Moreover, all this fear comes out of nowhere. What did the Democrats in fact propose in the wake of Newtown? A revised and updated assault weapons ban, one that would not automatically expire. And the President hardly attacked the Second Amendment and demonized gun owners; in fact, he said:
Now, let me be absolutely clear: Like most Americans, I believe the Second Amendment guarantees an individual right to bear arms. I respect our strong tradition of gun ownership and the rights of hunters and sportsmen. There are millions of responsible, law-abiding gun owners in America who cherish their right to bear arms for hunting or sport or protection or collection.

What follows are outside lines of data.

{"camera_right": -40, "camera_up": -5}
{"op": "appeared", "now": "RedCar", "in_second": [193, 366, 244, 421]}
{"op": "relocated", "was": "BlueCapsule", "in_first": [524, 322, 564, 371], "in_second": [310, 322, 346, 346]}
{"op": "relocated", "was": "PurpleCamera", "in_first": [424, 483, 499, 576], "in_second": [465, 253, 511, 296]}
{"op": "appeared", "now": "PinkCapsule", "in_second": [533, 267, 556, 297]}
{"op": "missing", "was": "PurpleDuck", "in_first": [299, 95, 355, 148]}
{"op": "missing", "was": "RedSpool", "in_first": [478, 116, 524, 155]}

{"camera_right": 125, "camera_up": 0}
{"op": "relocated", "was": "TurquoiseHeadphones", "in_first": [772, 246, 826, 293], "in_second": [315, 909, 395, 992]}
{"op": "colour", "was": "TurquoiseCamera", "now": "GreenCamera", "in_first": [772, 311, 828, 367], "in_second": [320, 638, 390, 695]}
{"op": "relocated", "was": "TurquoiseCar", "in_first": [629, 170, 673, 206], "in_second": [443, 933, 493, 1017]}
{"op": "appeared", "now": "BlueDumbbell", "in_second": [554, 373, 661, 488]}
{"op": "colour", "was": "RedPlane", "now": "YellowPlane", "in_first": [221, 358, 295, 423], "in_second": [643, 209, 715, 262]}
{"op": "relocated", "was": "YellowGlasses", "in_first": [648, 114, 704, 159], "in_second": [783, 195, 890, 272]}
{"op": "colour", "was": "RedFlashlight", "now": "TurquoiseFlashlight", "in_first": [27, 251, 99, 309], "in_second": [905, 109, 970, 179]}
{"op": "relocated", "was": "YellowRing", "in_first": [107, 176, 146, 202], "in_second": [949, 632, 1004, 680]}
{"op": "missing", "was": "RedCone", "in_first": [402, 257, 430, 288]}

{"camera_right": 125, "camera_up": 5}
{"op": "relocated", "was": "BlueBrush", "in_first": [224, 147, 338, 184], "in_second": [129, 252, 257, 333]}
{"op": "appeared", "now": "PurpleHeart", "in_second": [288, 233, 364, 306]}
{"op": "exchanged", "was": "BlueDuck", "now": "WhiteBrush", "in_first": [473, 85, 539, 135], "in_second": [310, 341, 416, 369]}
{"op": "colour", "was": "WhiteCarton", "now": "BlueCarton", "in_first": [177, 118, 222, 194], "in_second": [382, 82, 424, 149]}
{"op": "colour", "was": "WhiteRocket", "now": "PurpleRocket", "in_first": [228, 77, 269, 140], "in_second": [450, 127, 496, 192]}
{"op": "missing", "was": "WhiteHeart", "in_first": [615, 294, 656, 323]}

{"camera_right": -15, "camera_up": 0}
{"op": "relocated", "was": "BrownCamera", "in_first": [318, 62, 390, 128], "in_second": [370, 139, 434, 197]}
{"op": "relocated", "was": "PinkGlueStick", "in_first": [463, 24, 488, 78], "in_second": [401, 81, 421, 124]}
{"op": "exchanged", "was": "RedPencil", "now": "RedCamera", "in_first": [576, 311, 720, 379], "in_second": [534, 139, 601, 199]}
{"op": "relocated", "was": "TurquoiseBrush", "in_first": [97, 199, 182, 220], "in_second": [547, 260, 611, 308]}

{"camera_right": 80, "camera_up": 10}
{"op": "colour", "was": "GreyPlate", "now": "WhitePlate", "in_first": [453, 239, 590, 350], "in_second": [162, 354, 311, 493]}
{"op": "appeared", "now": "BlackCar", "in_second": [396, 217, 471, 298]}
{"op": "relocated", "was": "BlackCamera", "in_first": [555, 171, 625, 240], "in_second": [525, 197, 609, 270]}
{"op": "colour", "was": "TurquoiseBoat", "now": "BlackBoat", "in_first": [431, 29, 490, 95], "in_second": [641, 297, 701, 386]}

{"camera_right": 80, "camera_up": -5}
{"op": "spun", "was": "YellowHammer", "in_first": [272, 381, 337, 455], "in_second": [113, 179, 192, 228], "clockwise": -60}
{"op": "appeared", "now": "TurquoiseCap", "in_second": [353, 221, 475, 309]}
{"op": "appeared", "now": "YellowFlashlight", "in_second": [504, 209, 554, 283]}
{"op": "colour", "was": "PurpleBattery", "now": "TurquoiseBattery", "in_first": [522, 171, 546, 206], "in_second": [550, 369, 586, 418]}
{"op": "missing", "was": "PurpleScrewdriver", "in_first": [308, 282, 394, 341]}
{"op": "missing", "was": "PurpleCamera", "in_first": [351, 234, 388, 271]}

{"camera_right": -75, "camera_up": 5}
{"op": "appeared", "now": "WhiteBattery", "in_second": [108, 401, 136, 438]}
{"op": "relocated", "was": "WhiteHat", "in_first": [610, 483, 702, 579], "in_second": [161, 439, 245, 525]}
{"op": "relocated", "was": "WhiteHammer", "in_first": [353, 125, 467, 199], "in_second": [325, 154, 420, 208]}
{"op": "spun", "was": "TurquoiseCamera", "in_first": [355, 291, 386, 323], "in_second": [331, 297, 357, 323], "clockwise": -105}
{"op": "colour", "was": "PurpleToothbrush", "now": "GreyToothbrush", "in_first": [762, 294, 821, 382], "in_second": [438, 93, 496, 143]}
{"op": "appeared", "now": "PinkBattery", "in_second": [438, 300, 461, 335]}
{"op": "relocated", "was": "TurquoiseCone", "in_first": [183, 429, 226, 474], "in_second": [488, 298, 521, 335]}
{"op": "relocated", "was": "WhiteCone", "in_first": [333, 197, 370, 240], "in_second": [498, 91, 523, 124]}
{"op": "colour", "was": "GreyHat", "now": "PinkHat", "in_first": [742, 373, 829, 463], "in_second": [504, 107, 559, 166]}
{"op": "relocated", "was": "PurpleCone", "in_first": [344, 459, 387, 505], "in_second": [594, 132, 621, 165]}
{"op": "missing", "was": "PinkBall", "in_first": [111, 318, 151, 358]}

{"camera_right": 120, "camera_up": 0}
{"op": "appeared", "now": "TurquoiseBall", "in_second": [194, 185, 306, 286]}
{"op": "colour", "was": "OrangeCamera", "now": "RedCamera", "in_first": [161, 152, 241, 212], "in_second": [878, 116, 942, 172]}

I also believe most gun owners agree that we can respect the Second Amendment while keeping an irresponsible, law-breaking few from inflicting harm on a massive scale. I believe most of them agree that if America worked harder to keep guns out of the hands of dangerous people, there would be fewer atrocities like the one that occurred in Newtown.
The President's proposals were all pretty moderate, adding (1) background checks; (2) a ban on assault weapons updated from the expired ban; (3) researching the causes of gun violence; (4) funding local initiatives on gun safety and school safety; and (5) providing federal funding to efforts to treat the mentally ill who might turn to violence. This last one, by the way, was the NRA's one proposal, other than more guns everywhere.

While there has been some progress in the wake of Newtown, today we suffered another mass shooting--ironically bare days after two Democratic lawmakers were recalled for their support of gun regulation.

So, gun rights activists, congratulations. Thanks to your unceasing efforts, your hobby is safe, and the cost in human lives? Well, seemingly we as a society are ok with that. But responsible gun owners, if you don't want the government involved, then it's own you to lead. Lead the way in stigmatizing irresponsible gun use. The fact that David Keene, whose son shot at another driver in a road rage incident and drew a ten year jail term, was the face of the NRA until 2013, and neither he nor it have proposed anything to address the issue of irresponsible gun owners leaves this little problem on your doorstep.

Your move. Fix it, since you won't let us try.